Questions about State Regulation of Crypto Raises
The registration by Australia of 246 cryptocurrency exchanges in April 2018 and January 2019 was praised by observers and exchanges as an indication of the direction virtual currencies are heading with regard to regulation around the globe.
Industry players view regulatory encroachment positively as a step toward respectability. The price that the crypto community will pay to become part of the mainstream economy is becoming more apparent, raising existential questions about its future direction.
Regulations threaten Cryptocurrency Independence on Shelter Humanity
While early cryptocurrency visionaries tried to avoid authority and emphasized freedom, autonomy, democracy, many new movers welcome regulation to address the trust issues that have plagued the industry.
Malaysia, Australia and Japan are just a few of the countries that have used the law to measure the virtual currency’s aspects.
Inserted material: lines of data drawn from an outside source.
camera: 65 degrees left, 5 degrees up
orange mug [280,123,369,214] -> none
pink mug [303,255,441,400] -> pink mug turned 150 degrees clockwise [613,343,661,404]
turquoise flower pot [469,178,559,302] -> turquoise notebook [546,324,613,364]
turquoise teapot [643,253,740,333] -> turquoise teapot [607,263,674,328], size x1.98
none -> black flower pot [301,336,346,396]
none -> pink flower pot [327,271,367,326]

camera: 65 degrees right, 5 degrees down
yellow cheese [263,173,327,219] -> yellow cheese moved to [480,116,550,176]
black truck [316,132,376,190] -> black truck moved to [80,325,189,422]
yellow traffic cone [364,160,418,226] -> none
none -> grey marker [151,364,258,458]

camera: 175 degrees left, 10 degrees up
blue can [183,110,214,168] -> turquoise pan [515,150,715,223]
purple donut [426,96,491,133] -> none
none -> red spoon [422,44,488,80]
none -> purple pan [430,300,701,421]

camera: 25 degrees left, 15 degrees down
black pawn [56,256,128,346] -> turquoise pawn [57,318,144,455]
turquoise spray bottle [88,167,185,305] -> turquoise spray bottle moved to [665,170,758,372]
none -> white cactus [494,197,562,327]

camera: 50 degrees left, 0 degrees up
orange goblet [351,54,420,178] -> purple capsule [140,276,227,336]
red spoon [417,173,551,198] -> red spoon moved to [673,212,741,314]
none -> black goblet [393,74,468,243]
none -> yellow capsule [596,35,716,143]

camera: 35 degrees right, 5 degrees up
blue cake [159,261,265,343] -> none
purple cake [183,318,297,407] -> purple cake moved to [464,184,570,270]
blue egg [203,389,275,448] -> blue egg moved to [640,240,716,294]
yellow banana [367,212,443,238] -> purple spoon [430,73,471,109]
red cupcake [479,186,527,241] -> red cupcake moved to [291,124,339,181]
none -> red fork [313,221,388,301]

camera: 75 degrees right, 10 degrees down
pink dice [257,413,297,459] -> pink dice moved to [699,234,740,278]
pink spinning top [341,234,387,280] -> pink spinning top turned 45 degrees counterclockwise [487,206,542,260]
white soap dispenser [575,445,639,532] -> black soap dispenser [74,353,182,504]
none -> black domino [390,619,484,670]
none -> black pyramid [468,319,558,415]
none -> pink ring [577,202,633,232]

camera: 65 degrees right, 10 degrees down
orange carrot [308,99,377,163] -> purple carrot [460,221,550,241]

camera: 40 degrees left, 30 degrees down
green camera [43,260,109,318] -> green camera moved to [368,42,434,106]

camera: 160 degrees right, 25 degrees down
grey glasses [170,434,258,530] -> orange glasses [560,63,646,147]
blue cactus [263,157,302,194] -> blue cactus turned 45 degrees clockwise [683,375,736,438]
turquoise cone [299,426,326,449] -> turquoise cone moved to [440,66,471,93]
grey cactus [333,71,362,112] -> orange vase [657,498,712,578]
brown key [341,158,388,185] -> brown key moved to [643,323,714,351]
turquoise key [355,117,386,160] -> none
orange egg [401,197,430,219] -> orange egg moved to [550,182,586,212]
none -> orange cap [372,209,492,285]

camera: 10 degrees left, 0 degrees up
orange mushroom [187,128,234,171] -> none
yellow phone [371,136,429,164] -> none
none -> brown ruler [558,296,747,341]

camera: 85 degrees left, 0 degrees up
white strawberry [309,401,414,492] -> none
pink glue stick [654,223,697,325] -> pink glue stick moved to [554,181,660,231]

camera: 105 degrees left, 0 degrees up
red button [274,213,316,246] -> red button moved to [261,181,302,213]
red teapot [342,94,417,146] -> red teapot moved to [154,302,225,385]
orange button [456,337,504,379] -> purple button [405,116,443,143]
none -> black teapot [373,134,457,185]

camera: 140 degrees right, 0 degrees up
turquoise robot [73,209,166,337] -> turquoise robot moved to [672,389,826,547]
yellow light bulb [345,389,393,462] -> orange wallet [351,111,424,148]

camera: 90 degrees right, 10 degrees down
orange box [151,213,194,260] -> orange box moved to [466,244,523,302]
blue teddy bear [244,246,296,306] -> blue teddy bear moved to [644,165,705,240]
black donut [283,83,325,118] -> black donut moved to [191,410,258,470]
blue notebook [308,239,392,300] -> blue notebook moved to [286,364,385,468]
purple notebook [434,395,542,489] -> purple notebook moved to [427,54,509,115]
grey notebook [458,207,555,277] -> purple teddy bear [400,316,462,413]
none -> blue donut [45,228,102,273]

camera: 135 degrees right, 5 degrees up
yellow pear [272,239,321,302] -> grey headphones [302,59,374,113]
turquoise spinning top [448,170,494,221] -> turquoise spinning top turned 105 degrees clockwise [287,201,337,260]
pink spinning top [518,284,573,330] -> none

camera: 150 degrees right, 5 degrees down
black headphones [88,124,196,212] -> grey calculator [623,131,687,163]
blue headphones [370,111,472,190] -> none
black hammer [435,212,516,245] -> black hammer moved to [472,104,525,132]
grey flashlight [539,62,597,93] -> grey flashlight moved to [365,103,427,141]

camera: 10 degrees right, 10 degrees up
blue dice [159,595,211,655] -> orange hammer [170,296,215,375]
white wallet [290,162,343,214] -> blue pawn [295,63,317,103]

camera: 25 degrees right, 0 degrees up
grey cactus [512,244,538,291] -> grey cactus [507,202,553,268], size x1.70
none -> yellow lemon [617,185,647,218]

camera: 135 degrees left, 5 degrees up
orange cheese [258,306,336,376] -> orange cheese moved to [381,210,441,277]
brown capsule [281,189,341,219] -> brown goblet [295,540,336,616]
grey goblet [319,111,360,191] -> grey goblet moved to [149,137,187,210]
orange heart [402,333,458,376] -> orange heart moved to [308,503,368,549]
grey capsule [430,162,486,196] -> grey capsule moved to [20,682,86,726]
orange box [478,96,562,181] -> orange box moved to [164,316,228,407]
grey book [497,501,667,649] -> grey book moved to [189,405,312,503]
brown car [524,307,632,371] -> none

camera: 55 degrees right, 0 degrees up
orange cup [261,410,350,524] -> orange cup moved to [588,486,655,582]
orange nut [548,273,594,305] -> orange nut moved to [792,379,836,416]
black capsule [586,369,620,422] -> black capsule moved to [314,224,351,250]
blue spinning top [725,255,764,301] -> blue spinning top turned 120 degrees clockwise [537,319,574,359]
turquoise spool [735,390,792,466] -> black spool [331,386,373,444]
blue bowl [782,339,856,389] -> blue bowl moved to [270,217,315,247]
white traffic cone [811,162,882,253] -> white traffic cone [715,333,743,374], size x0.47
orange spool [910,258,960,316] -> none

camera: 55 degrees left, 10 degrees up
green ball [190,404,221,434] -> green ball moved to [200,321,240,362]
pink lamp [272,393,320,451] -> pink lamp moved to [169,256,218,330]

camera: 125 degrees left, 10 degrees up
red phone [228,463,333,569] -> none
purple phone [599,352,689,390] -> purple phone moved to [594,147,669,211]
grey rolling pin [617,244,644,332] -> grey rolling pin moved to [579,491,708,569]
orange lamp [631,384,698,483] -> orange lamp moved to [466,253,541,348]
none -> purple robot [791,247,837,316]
It will be interesting to see how much of what made cryptocurrency so attractive continue to be incorporated into mainstream law.
Satoshi Nakamoto’s revolutionary proposal ten years ago stated that the root problem of conventional currency was all the trust required to make it work. Banks cannot be trusted to keep our money safe and electronically transfer it. However, they loan it out in credit bubbles with only a small fraction of reserve. They must be trusted with our privacy and trust them to not let identity thieves drain accounts.” Cryptocurrency is based on trust rather than trust.
Regulators are rewarded with benign offers
While regulation is being introduced with the seemingly innocent promise of innovation support, it is unclear how much government control will be placed on investors and exchanges in the future. Individuals who want to work in an isolated system that is not subject to central bank or state supervision are being increasingly faced with top-down demands from the industry, including the closing of businesses and the freezing of accounts.
Japan is a country that has always been open to crypto. However, the Coincheck hack has forced it to tighten its regulations. Japan was hit hard by the $530 million heist, which prompted it to increase its regulatory burden and require exchanges to register with the Financial Services Agency (FSA).
South Korea bans anonymous accounts from cryptocurrency trading. It also requires banks to report on accounts that are held by digital asset exchanges. South East Asian countries have also banned financial institutions from trading on bitcoin futures.